Арчер настоял, чтобы шторы в библиотеке не были закреплены, как в гостиной, поверх тюлевых занавесок, а свободно двигались по карнизу и их можно было бы задергивать вечером. Он раздвинул их, поднял раму и высунулся в окно навстречу холодной ночи. От одного факта, что он не смотрит на Мэй, сидящую у его стола под лампой, а видит другие дома, крыши, дымоходы, представляет себе другие жизни, за пределами его собственной, другие города, за пределами Нью-Йорка, целый мир за пределами его мира, у него прочистились мозги и стало легче дышать.
Через несколько минут погружения в темноту за окном, он услышал голос Мэй:
– Ньюланд! Закрой окно. Ты насмерть простудишься.
Он опустил раму и повернулся спиной к окну.
– Насмерть! – повторил он. Ему хотелось добавить: «Это уже случилось. Я уже мертв, мертв много-много месяцев».
И вдруг дикое предположение вспыхнуло у него в голове. А что, если это она будет мертва? Если она умрет – умрет скоро – и оставит его свободным?! Ощущение от того, что он стоял там, в знакомой теплой комнате, смотрел на нее и желал ей смерти, было таким странным, таким завораживающим и всепоглощающим, что его чудовищность не сразу дошла до него. Он просто чувствовал, что случай предоставляет ему новую возможность, за которую может ухватиться его больная душа. Да, Мэй могла бы умереть – люди умирают, молодые, здоровые люди, такие, как она, вот и она могла бы умереть и внезапно освободить его.
Мэй подняла голову, и по ее расширившимся глазам он понял, что она уловила что-то странное в его взгляде.
– Ньюланд! Ты болен?
Он покачал головой и снова направился к креслу. Она опять склонилась над пяльцами, а он, проходя мимо, коснулся ладонью ее головы и сказал:
– Бедная Мэй!
– Бедная? Почему бедная? – натянуто рассмеялась Мэй.
– Потому что ты будешь тревожиться каждый раз, когда я захочу открыть окно, – ответил он, тоже рассмеявшись.
С минуту она молчала, потом, низко склонившись над вышиванием, очень тихо произнесла:
– Я перестану тревожиться, если увижу, что ты счастлив.

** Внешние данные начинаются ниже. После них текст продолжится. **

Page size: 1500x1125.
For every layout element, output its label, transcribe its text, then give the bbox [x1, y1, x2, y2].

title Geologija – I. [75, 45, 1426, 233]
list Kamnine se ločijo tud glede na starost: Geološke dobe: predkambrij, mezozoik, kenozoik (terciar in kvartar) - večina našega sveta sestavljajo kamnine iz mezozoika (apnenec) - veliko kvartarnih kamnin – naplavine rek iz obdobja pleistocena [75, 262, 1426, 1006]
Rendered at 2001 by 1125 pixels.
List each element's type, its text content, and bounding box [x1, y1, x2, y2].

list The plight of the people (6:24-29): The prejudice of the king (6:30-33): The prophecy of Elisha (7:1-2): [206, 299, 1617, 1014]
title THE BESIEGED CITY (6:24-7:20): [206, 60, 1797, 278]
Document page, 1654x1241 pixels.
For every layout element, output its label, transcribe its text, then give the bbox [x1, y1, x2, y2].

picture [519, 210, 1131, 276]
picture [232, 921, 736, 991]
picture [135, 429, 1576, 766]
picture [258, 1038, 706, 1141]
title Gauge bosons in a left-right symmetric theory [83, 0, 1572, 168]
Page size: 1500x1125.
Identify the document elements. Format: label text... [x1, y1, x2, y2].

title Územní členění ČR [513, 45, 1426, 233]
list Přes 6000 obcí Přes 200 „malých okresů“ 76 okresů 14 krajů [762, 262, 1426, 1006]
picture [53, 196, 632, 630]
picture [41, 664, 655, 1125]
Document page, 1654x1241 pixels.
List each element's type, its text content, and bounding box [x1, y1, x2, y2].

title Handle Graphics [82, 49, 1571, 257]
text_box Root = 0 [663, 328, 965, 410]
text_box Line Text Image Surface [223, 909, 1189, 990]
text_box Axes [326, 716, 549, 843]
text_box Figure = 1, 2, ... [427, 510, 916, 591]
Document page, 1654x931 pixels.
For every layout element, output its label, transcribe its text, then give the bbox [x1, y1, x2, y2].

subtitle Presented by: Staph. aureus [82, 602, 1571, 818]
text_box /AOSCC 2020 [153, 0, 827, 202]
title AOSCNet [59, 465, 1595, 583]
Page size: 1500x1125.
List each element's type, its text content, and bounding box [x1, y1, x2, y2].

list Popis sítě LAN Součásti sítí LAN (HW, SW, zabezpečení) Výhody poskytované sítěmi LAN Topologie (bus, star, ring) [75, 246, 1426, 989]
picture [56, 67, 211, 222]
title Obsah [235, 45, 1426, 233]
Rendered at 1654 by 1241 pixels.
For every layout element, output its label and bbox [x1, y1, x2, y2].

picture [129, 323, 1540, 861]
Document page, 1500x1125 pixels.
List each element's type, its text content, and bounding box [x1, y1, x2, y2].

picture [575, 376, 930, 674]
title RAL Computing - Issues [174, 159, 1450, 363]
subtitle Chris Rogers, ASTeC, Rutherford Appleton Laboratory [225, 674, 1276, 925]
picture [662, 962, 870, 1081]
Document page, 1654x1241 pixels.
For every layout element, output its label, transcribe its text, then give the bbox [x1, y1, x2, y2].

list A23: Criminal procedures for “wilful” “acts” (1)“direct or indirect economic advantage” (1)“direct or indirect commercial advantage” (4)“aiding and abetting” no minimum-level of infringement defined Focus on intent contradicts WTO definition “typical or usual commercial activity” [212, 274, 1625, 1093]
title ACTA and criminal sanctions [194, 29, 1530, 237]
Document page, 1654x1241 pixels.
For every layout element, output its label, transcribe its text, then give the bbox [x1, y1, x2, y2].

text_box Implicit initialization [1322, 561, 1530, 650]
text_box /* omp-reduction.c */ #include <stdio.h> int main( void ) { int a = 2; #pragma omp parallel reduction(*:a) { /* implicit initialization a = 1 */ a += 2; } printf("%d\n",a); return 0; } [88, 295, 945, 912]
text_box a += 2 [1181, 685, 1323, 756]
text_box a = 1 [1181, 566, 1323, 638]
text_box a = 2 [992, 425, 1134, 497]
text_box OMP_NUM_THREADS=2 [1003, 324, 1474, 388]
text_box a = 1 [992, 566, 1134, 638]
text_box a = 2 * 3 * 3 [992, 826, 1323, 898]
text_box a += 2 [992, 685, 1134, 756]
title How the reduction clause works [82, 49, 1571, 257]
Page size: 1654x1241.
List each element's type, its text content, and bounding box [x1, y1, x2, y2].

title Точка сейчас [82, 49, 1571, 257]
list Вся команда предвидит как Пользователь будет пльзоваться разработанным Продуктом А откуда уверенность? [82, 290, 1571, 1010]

– Ах, милая, я никогда не буду счастлив, если не смогу открывать окна!
– В такую погоду? – укоризненно заметила она, и он со вздохом погрузился в чтение.
Прошло шесть или семь дней. Арчер ничего не слышал о мадам Оленской и понял, что впредь ее имя не будет упоминаться при нем никем из членов его семьи. Он не пытался увидеться с ней, да это было бы и невозможно, пока она находилась у старой Кэтрин под бдительным наблюдением. В столь неопределенной ситуации он позволил себе плыть по течению, храня где-то в подсознании решимость, которая пришла к нему той холодной ночью, когда он стоял, высунувшись из окна своей библиотеки. Решимость эта была так крепка, что ему не составляло труда ждать, не подавая виду.
А потом однажды Мэй сказала ему, что миссис Мэнсон Минготт просит его приехать к ней. В этом не было ничего неожиданного, потому что старая дама уверенно продолжала выздоравливать и всегда открыто заявляла, что предпочитает Арчера мужьям всех остальных своих внучек. Мэй передала ему приглашение с явным удовольствием: она гордилась тем, что старая Кэтрин благоволила ее мужу.